If I gave you 200 tokens representing your available time this week, would you spend one of them on listening to the Math/Maths Podcast?

John Read tweeted, on the occasion of our 100th episode/2nd birthday of Math/Maths, that:

to hear all 100 of them within 2 years ≈ 0.6% of the time listening.
@johndavidread on Twitter.

This is an interesting thought, though a crude calculation based on 100 hours divided into two years.

According to an audio player I just loaded all 100 mp3 files into, the combined length of Math/Maths Podcast episodes to date is 3 days 14 hours 51 minutes. This is 3.619 days (or 86.85 hours, if you prefer).

I asked Wolfram Alpha for the number of days from 7 June 2010 (episode 1) to 9 June 2012 (episode 100): 733 days.

That means that if you listened to episode 1 and episode 100 when they were released, and all other 98 episodes in between, then you spent about 0.4937% of your time listening to us.

If you discovered us later and listened to each episode released since, then you can guess that you spent an approximately similar proportion since the episode lengths haven’t changed markedly.
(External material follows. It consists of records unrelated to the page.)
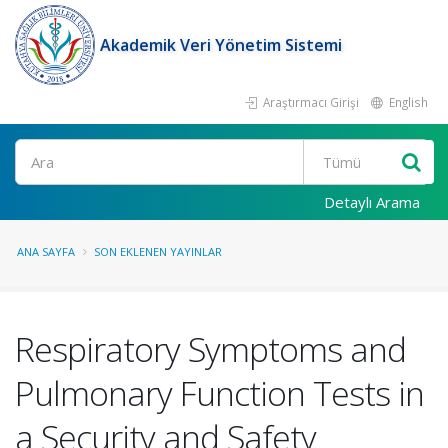
Akademik Veri Yönetim Sistemi
Araştırmacı Girişi
English
Ara
Detaylı Arama
ANA SAYFA
SON EKLENEN YAYINLAR
Respiratory Symptoms and
Pulmonary Function Tests in
a Security and Safety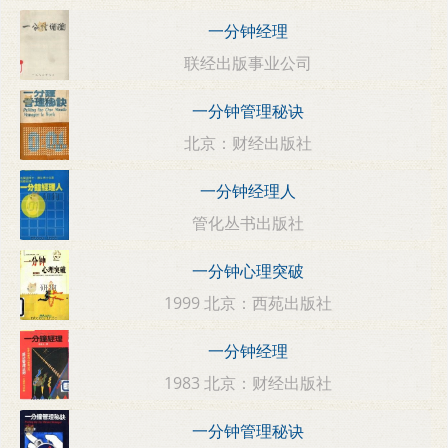
一分钟经理
联经出版事业公司
一分钟管理秘诀
北京：财经出版社
一分钟经理人
管化丛书出版社
一分钟心理突破
1999 北京：西苑出版社
一分钟经理
1983 北京：财经出版社
一分钟管理秘诀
If you discovered us later and went back through the back catalogue, of course, the proportion of your time you have spent on the Math/Maths Podcast since you started listening is even greater.
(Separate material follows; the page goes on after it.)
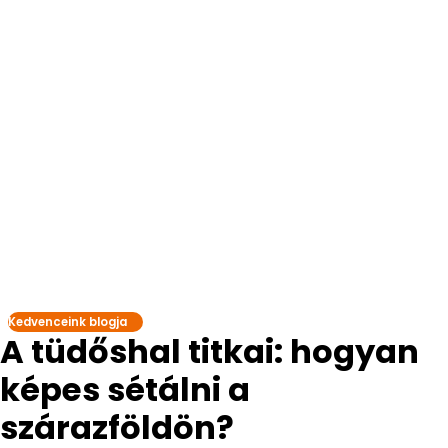
Kedvenceink blogja
A tüdőshal titkai: hogyan
képes sétálni a
szárazföldön?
So if you’re a regular listener then we can say that you spend nearly one half of one percent of your time listening to Samuel and I ramble on about mathematics news. (Equivalently, nearly one half of one percent of my time is spent talking to Samuel!)

Depressing thought, eh?

(P.S. Of course, we’re nothing special. Anything that you do every week that takes one hour is consuming 0.6% of your available time. It shouldn’t be, but somehow seeing it spelled out like this seems surprising. I hope we’re worth it!)

(P.P.S. my time token analogy at the start of this post doesn’t work, of course, if you do anything else at all while listening. Shhh!)

One Response to “One half of one percent of your time”

  1. Avatar Christian Perfect

    I think your time tokens analogy works if you allow something like credit default swaps and over-leveraging.

    But you’re missing the real story here: there are 168 hours in a week, so the percentage of your time you spend each week is a pretty good approximation of the reciprocal of the golden ratio! SCIENCE!